Multi-frame change data:
——————————

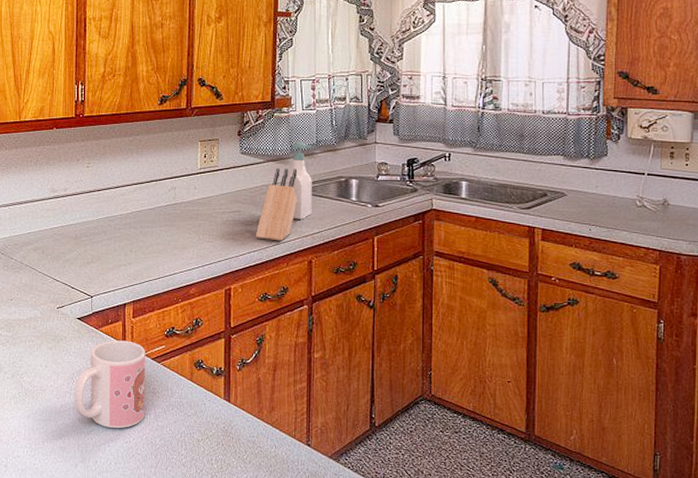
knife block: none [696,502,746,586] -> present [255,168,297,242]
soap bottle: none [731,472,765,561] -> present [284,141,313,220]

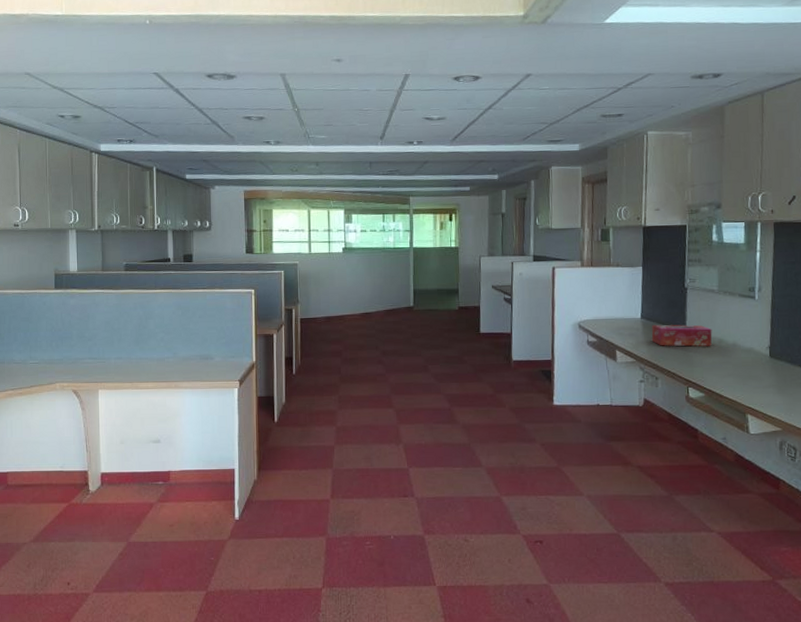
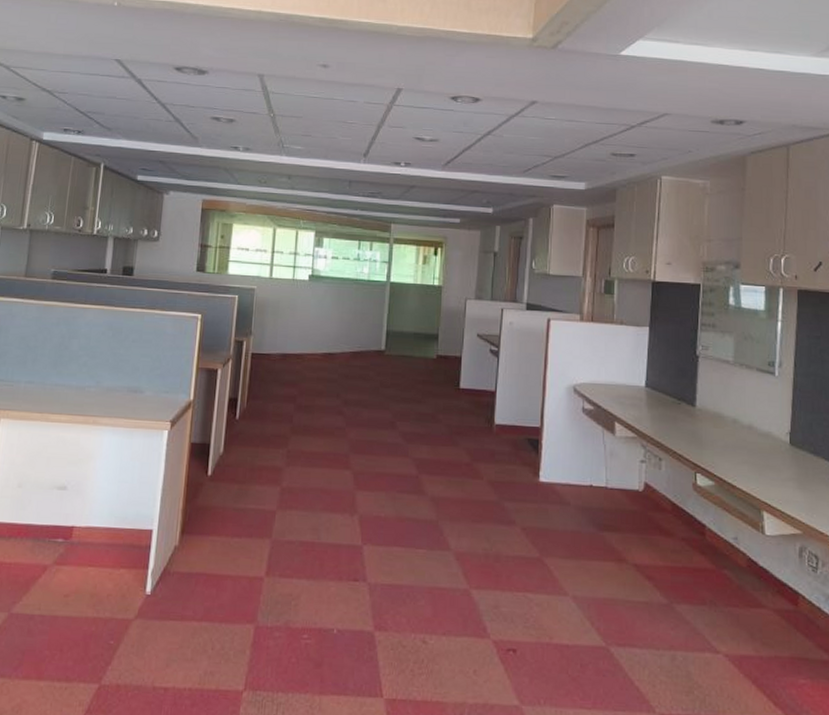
tissue box: present [651,324,712,347] -> none [656,395,726,426]

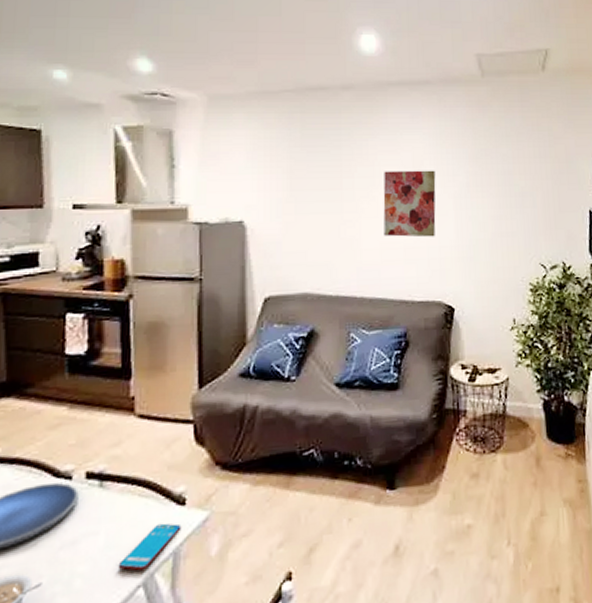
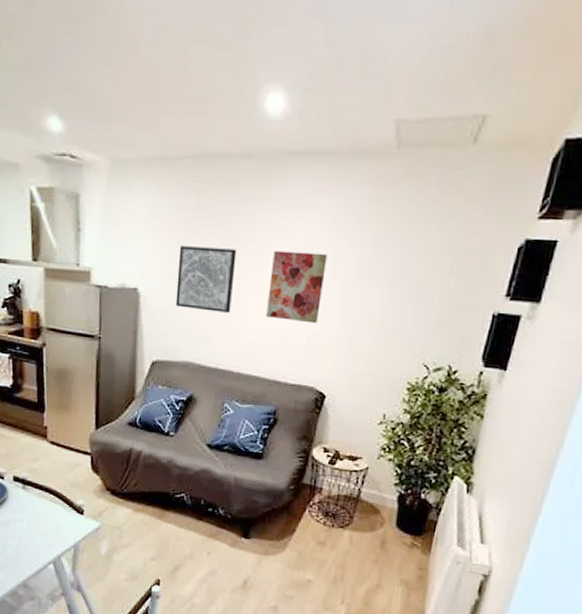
smartphone: present [118,523,182,571] -> none [36,523,80,553]
wall art: none [287,173,347,237] -> present [175,246,237,313]

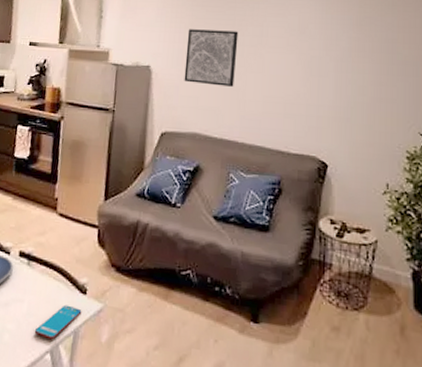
smartphone: none [36,523,80,553] -> present [34,304,82,340]
wall art: present [266,250,328,324] -> none [267,31,319,96]

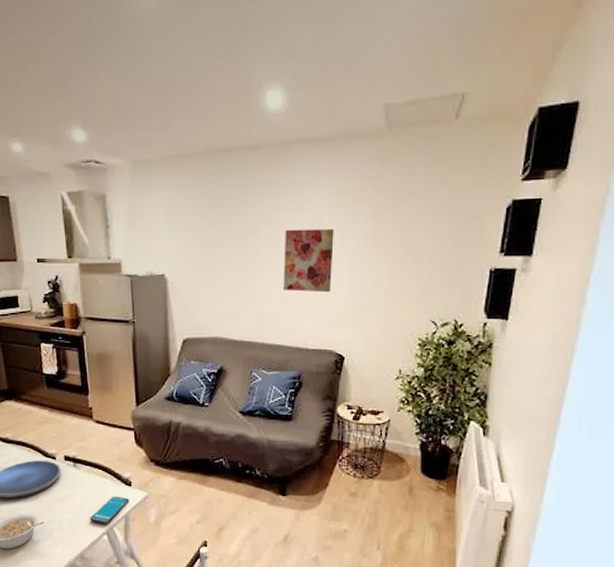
wall art: present [184,29,239,87] -> none [199,232,252,290]
wall art: none [267,31,319,96] -> present [284,228,334,293]

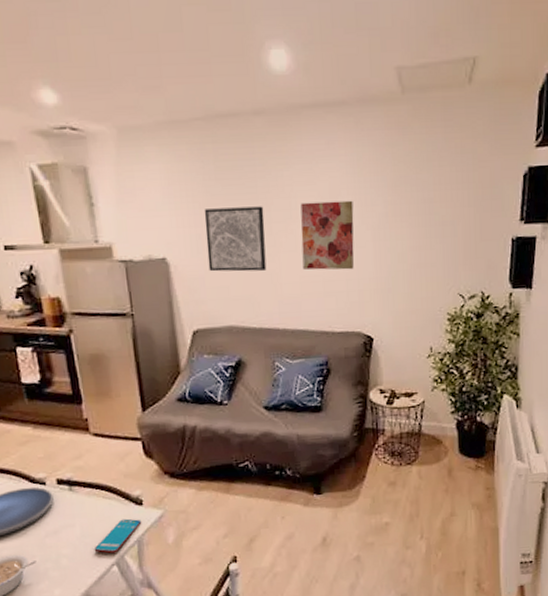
wall art: none [199,232,252,290] -> present [204,206,267,272]

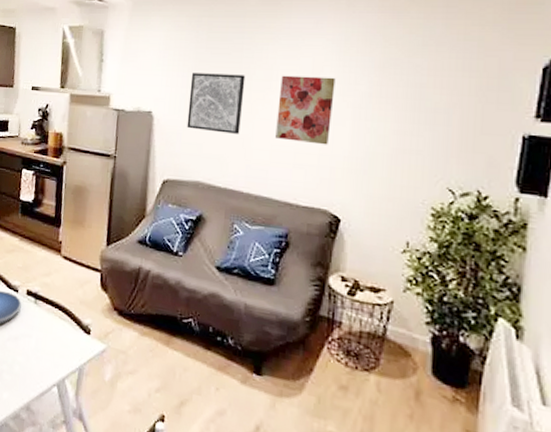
smartphone: present [94,518,142,554] -> none [42,343,86,375]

——————————

> **TASK INSTRUCTIONS**
Leaving every picture behind, retype the entries above exactly, from the first line through the line with "wall art: none [267,31,319,96]", and stop there.

> **ANSWER SECTION**
knife block: none [696,502,746,586] -> present [255,168,297,242]
soap bottle: none [731,472,765,561] -> present [284,141,313,220]

tissue box: present [651,324,712,347] -> none [656,395,726,426]

smartphone: present [118,523,182,571] -> none [36,523,80,553]
wall art: none [287,173,347,237] -> present [175,246,237,313]

smartphone: none [36,523,80,553] -> present [34,304,82,340]
wall art: present [266,250,328,324] -> none [267,31,319,96]

wall art: present [184,29,239,87] -> none [199,232,252,290]
wall art: none [267,31,319,96] -> present [284,228,334,293]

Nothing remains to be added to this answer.